After two years mired in a pile of crap that was obviously intended to be self-documenting and just as obviously has failed in doing so, I think I have some fairly strong arguments against this philosophy. Self-documenting code is no less prone to documentation decay than any other form, but it is even harder to sort out what the code does than does bad documentation. I assert that inaccurate documentation is as easy to determine as decayed code.
Lack of architecture documentation leads to a mess of an architecture. An object that was supposed to represent connection settings for one machine became God- it's part static, part instance, with some singleton-related behavior invoked when particular instance methods are called. 93% of the 180+ codefiles call directly into it, and every variable or interface it exposes is consumed somewhere, if only in one place. It no longer has any coherent function; I can identify about three or four classes it should be split into, but it's going to be a hell of a task to disentangle them. And disentangle them I must, because two of those theoretical classes need a completely different implementation strategy, for reasons mostly related to what happened to the Windows security model. Some of these decisions were justifiable when the project was designed ten years ago, but they should have been refactored out when they became dangerously wrong.

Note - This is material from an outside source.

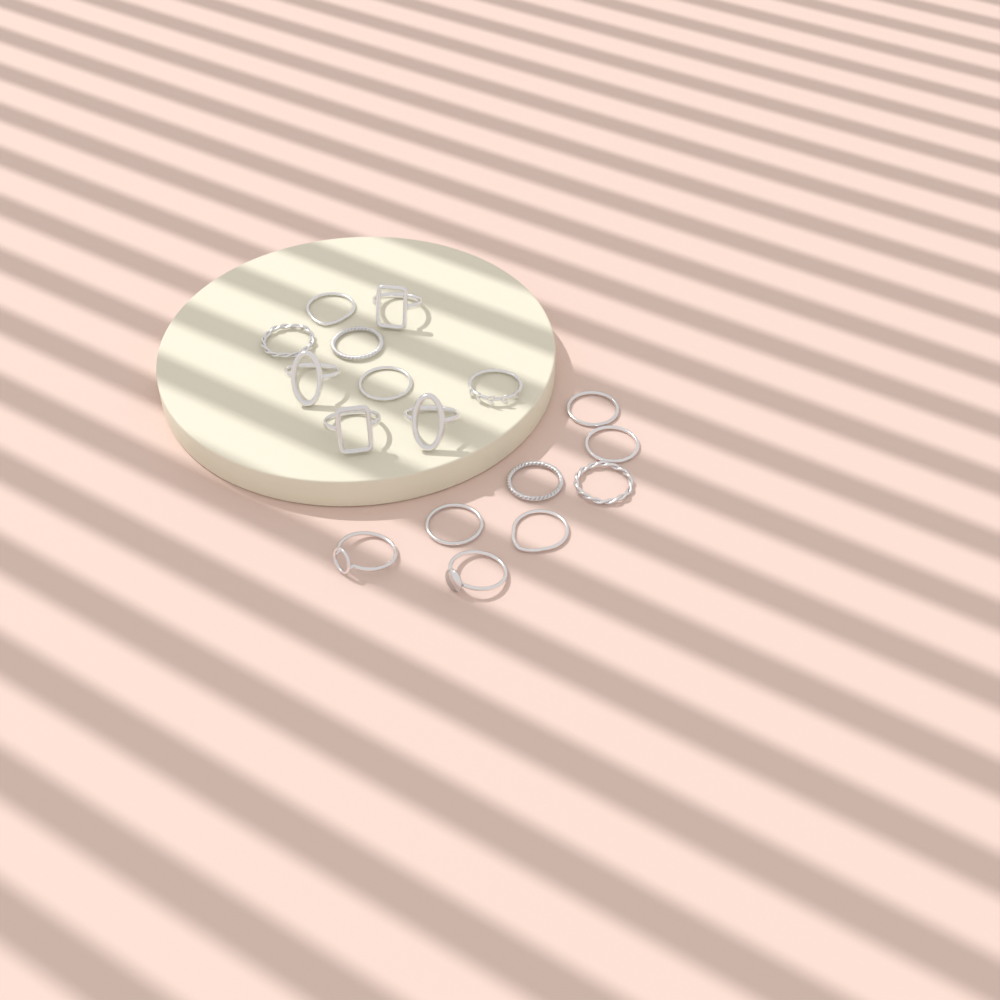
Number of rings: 17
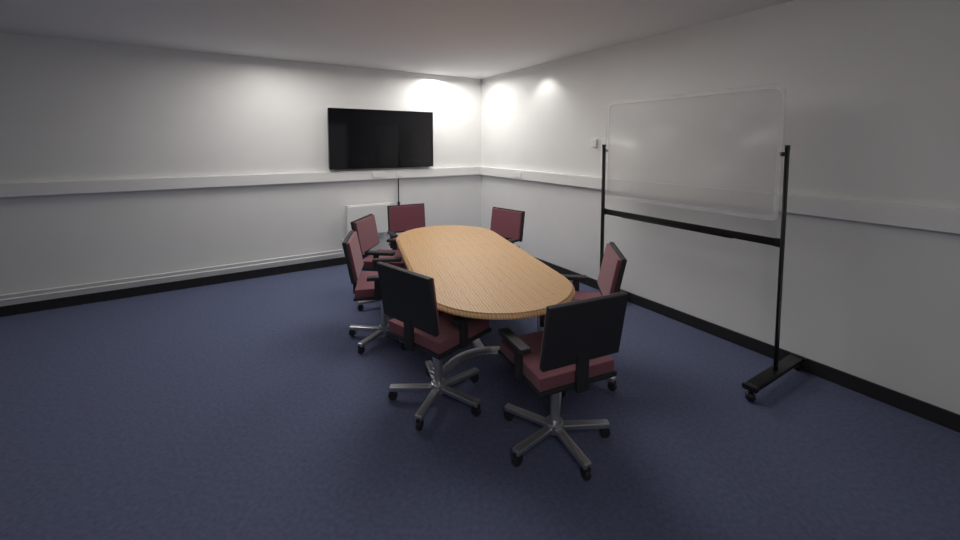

Would documentation have helped this? Possibly. If the class had a defined scope, than maybe the cross-machine driver installation and connection functions would have been identified as not within it, and this wouldn't be nearly so nightmarish to untangle. If there was real API documentation, and there was any intent to maintain it, maybe implementors wouldn't have been so cavalier about adding new functionality exposing data that really needed to remain private to the object for a variety of consistency reasons.
But that's an assertion that documentation itself would have reined in the project; I have little hope for that. But if documentation had at least been in the code, maybe it wouldn't have taken me several months to trace- the intent of some of these truly mysterously-named classes would have made a little bit of sense. And at least when documentation is wrong, it's usually wrong about something immediately below it; when the name of a function is wrong, I have to trace into the function to discover that it is horrifyingly wrong.
My best example: In a class that can be described as a Collection of Collection of Collection of DataTypeNamedPairEvenThoughItContainsNin
Despite this function returning a VarPairGroupCollection, and the one you would expect, it was also an initialization function that called a context-sensitive mutator on every object enclosed by the class.
I, for one, do not think a function named "Get" should be an O(n2) operation that alters all the data within the class, for which the program will not work if it is not called at a specific time, and which can corrupt program state if it is called during another operation that can occur on a parallel thread and only hasn't because of the grace of the scheduler. (And, to be fair, because the scheduler would have to make some truly ludicrous decisions for it to ever show up.)
At least incorrect comments are honest. They are a red flag that the code is untrustworthy. The same is true for incorrect function names- the documentation in self-documenting code- but they are much, much harder to find, and even understanding the variable names in the first place requires some significant degree of the programmer's mindset, which can be impossible to attain without some other documentation to help.
sleepy
2009-12-27 04:15 pm (UTC)
Ow.
2009-12-27 08:46 pm (UTC)
The documentation problems you're having sound like death by iteration. My mental narrative runs something like this:*
1) Project X started out simple enough. Specs were drafted, meetings were called. Heads nodded, and the star programmer bolted from the room to write a brief skeleton design. This skeleton would soon become the first official revision.
Perhaps a few releases would ship against this functionality. After all, X is just so simple!
2) As time progressed, new requirements and assumptions crept in that eventually broke X. Phones rang, orders hurried out. Peering into the code for the first time in years,** it became clear that X needed to be refactored.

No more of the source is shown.